- _To do_
1 – List every alternative to opaque test data that the xz backdoor thread suggests, one per line.
2 – From the xz backdoor thread, extract the passage from "I think some" up to and including "things for that.".

The Xz Backdoor Highlights the Vulnerability of Open Source Software—and Its Strengths

@[email protected] · 3 months ago

The Xz Backdoor Highlights the Vulnerability of Open Source Software—and Its Strengths

@[email protected] · 3 months ago

I wonder what sort of mitigations we can take to prevent such kind of attacks, wherein someone contributes to an open-source project to gain trust and to ultimately work towards making users of that software vulnerable. Besides analyzing with bigger scrutiny other people’s contributions (as the article mentioned), I don’t see what else one could do. There are many ways vulnerabilities can be introduced and a lot of them are hard to spot (especially in C with stuff like undefined behavior and lack of modern safety features) , so I don’t think “being more careful” is going to be enough.

I imagine such attacks will become more common now, and that these kind of attacks could become very appealing for governments.

@[email protected] · 3 months ago

As far as I understand, in this case opaque binary test data was gradually added to the repository. Also the built binaries did not correspond 1:1 with the code in the repo due to some buildchain reasons. Stuff like this makes it difficult to spot deliberately placed bugs or backdors.

I think some measures can be:

establish reproducible builds in CI/CD pipelines
ban opaque data from the repository. I read some people expressing justification for this test-data being opaque, but that is nonsense. There’s no reason why you couldn’t compress+decompress a lengthy creative commons text, or for binary data encrypt that text with a public password, or use a sequence from a pseudo random number generator with a known seed, or a past compiled binary of this very software, or … or … or …
establish technologies that make it hard to place integer overflows or deliberately miss array ends. That would make it a lot harder to plant a misbehavement in the code without it being so obvious that others note easily. Rust, Linters, Valgrind etc. would be useful things for that.

So I think from a technical perspective there are ways to at least give attackers a hard time when trying to place covert backdoors. The larger problem is likely who does the work, because scalability is just such a hard problem with open source. Ultimately I think we need to come together globally and bear this work with many shoulders. For example the “prossimo” project by the Internet Security Research Group (the organisation behind Let’s Encrypt) is working on bringing memory safety to critical projects: https://www.memorysafety.org/ I also sincerely hope the german Sovereign Tech Fund ( https://www.sovereigntechfund.de/ ) takes this incident as a new angle to the outstanding work they’re doing. And ultimately, we need many more such organisations and initiatives from both private companies as well as the public sector to protect the technology that runs our societies together.

- _Source information_
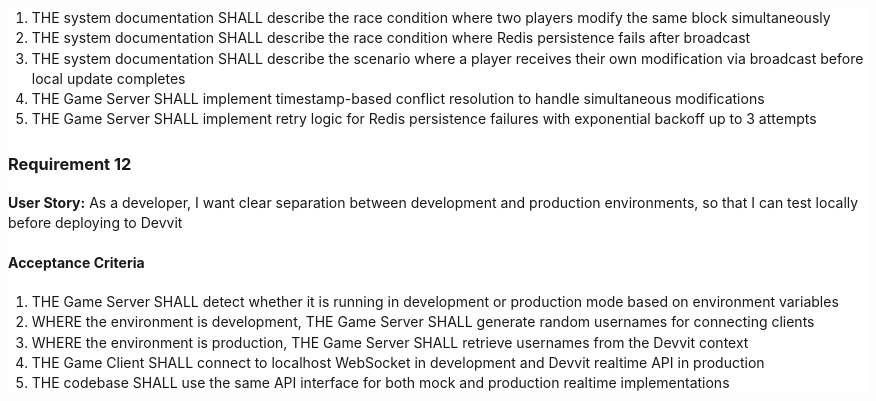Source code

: 1. THE system documentation SHALL describe the race condition where two players modify the same block simultaneously
2. THE system documentation SHALL describe the race condition where Redis persistence fails after broadcast
3. THE system documentation SHALL describe the scenario where a player receives their own modification via broadcast before local update completes
4. THE Game Server SHALL implement timestamp-based conflict resolution to handle simultaneous modifications
5. THE Game Server SHALL implement retry logic for Redis persistence failures with exponential backoff up to 3 attempts

### Requirement 12

**User Story:** As a developer, I want clear separation between development and production environments, so that I can test locally before deploying to Devvit

#### Acceptance Criteria

1. THE Game Server SHALL detect whether it is running in development or production mode based on environment variables
2. WHERE the environment is development, THE Game Server SHALL generate random usernames for connecting clients
3. WHERE the environment is production, THE Game Server SHALL retrieve usernames from the Devvit context
4. THE Game Client SHALL connect to localhost WebSocket in development and Devvit realtime API in production
5. THE codebase SHALL use the same API interface for both mock and production realtime implementations
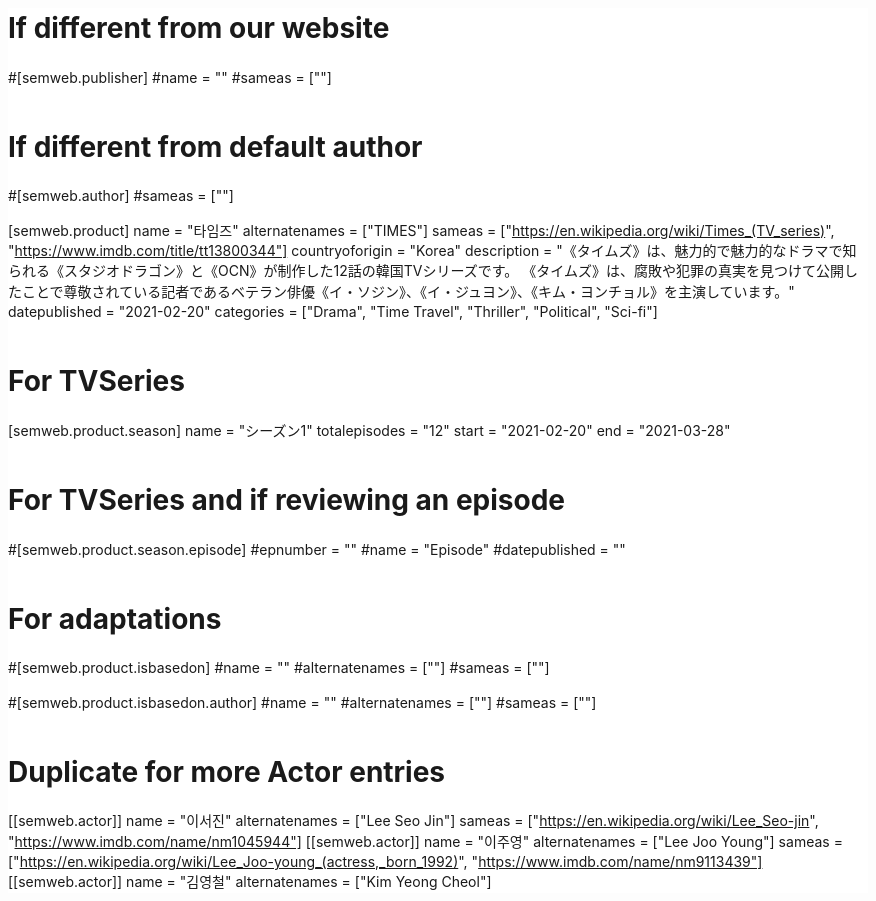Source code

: # If different from our website
#[semweb.publisher]
#name = ""
#sameas = [""]

# If different from default author
#[semweb.author]
#sameas = [""]

[semweb.product]
name = "타임즈"
alternatenames = ["TIMES"]
sameas = ["https://en.wikipedia.org/wiki/Times_(TV_series)", "https://www.imdb.com/title/tt13800344"]
countryoforigin = "Korea"
description = "《タイムズ》は、魅力的で魅力的なドラマで知られる《スタジオドラゴン》と《OCN》が制作した12話の韓国TVシリーズです。 《タイムズ》は、腐敗や犯罪の真実を見つけて公開したことで尊敬されている記者であるベテラン俳優《イ・ソジン》、《イ・ジュヨン》、《キム・ヨンチョル》を主演しています。"
datepublished = "2021-02-20"
categories = ["Drama", "Time Travel", "Thriller", "Political", "Sci-fi"]

# For TVSeries
[semweb.product.season]
name = "シーズン1"
totalepisodes = "12"
start = "2021-02-20"
end = "2021-03-28"

# For TVSeries and if reviewing an episode
#[semweb.product.season.episode]
#epnumber = ""
#name = "Episode"
#datepublished = ""

# For adaptations
#[semweb.product.isbasedon]
#name = ""
#alternatenames = [""]
#sameas = [""]

#[semweb.product.isbasedon.author]
#name = ""
#alternatenames = [""]
#sameas = [""]

# Duplicate for more Actor entries
[[semweb.actor]]
name = "이서진"
alternatenames = ["Lee Seo Jin"]
sameas = ["https://en.wikipedia.org/wiki/Lee_Seo-jin", "https://www.imdb.com/name/nm1045944"]
[[semweb.actor]]
name = "이주영"
alternatenames = ["Lee Joo Young"]
sameas = ["https://en.wikipedia.org/wiki/Lee_Joo-young_(actress,_born_1992)", "https://www.imdb.com/name/nm9113439"]
[[semweb.actor]]
name = "김영철"
alternatenames = ["Kim Yeong Cheol"]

- _Responses to the exercise_
1 –
Compress and decompress a lengthy Creative Commons text
For binary data, encrypt that text with a public password
Use a sequence from a pseudo random number generator with a known seed
Use a past compiled binary of this very software

2 –
I think some measures can be:

establish reproducible builds in CI/CD pipelines
ban opaque data from the repository. I read some people expressing justification for this test-data being opaque, but that is nonsense. There’s no reason why you couldn’t compress+decompress a lengthy creative commons text, or for binary data encrypt that text with a public password, or use a sequence from a pseudo random number generator with a known seed, or a past compiled binary of this very software, or … or … or …
establish technologies that make it hard to place integer overflows or deliberately miss array ends. That would make it a lot harder to plant a misbehavement in the code without it being so obvious that others note easily. Rust, Linters, Valgrind etc. would be useful things for that.